Dean Harding McGarity, 97, passed away on January 7, 2020. She was a brilliant, witty, and compassionate person who worked hard to make the world a better place. She was predeceased by her parents Jack and Cora, her sisters Evelyn, Mildred, and Etta, and her husband of almost 60 years, Herbert C. McGarity. She is survived by her sons David Turner, Michael McGarity, and Danny McGarity, as well as grandchildren Hilary Turner, Jenn Turner, and Laura Turner McIntosh, Melissa McGarity Zurita, and Kevin McGarity, and by great-grandchildren Alexander and Hazel. All will remember her loving kindness and generosity throughout her life. Each of us can remember her willingness on many occasions to make great personal and financial sacrifices to help friends and family out of some significant difficulty. In some instances her fierce love and determined intervention changed the course of lives. She was extraordinary in this love and care for her family.

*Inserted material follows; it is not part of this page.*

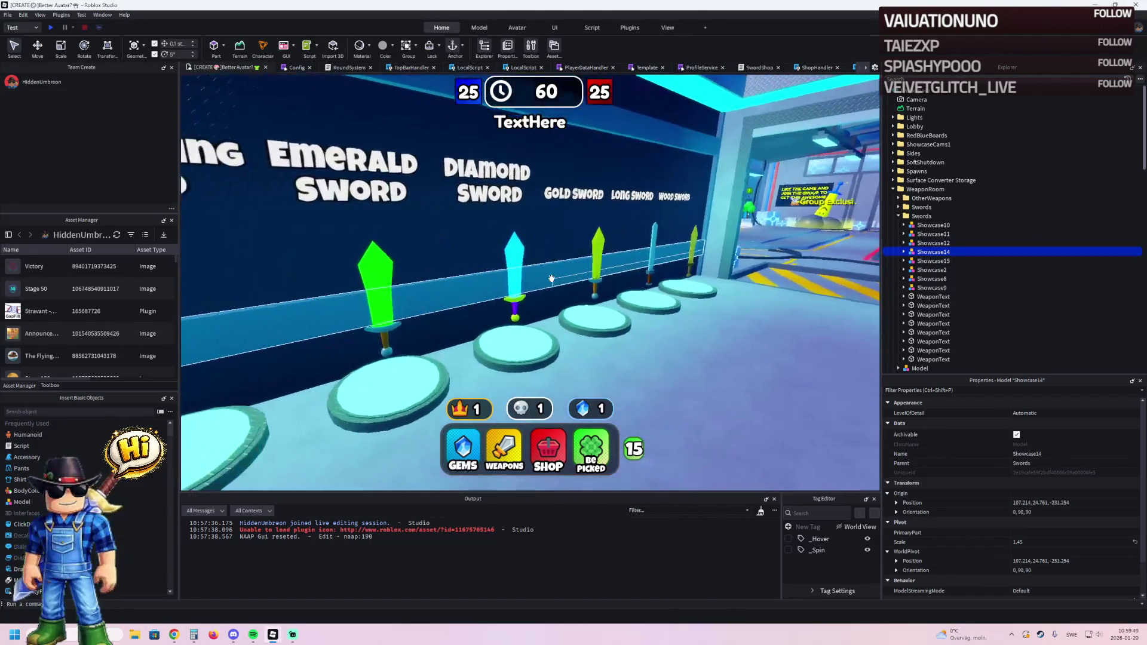
key(a)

Born in Oklahoma in 1922 to Jack and Cora Harding, but raised in Vicksburg and Port Gibson, Mississippi with her dear sisters, she attended French Camp Academy Prep School and Hinds College in Mississippi. At French Camp Academy she met the young man who would eventually become her first husband a few years later during the height of World War II. As a war bride with a husband stationed in the Pacific, she would travel and live for a time in Southern California and Jacksonville, Florida. On leave once during the War they took a train to New York City to present her husband’s first novel to a publisher, and saw Frank Sinatra sing at the Palace Theater. After the War they settled in Dallas where she would find work and he could attend SMU. As with many young marriages, this marriage foundered and ended in divorce in the early 1950s. As a single mother with a young son she went to work for a major construction company in Dallas, and soon met the man who would become the love of her life, Herbert “Mac” McGarity. Mac brought to the marriage his own young son, Danny, from a previous marriage. Dean and Mac soon added a third son, Michael Kevin McGarity, to the family. The family traveled for brief interludes to places where Mac’s skills were in great demand, including construction leadership roles in the building of the Air Force Academy in Colorado Springs and the Strategic Air Command base in Altus, Oklahoma during the mid-1950s, but Dallas was always the place called home.
Dean was a great reader and a gifted writer, winning a 1986 First Prize for regional short stories with her tale “The Ladies’ Man.” In 2000 she would publish a well regarded novel, “Comfort Me With Apples,” set in the South during the Great Depression.
Dean found her spiritual support through the Unity Church and, along with Mac, was very active in supporting the Church. She regularly prayed and meditated on behalf of her family and friends, always “holding them in the Light” in the Unity way.
As Dean entered deep into the ninth decade of her life, she lost many dear friends and family. The loss of long-time friends Martha Dobbs and Phyllis Kline in recent years was particularly painful.
As close family and friends began to slip away, this brilliant, verbose woman began to descend slowly and then more steadily into the sad vacuum of dementia, which ultimately claimed her life at 97. While we find our lives greatly diminished by Dean’s passing, we shall hold fast to the memories of her many kindnesses and generous character, and in our hearts we will forever hold her “in the Light.”
In lieu of flowers, please consider making a memorial donation to the charity of your choice.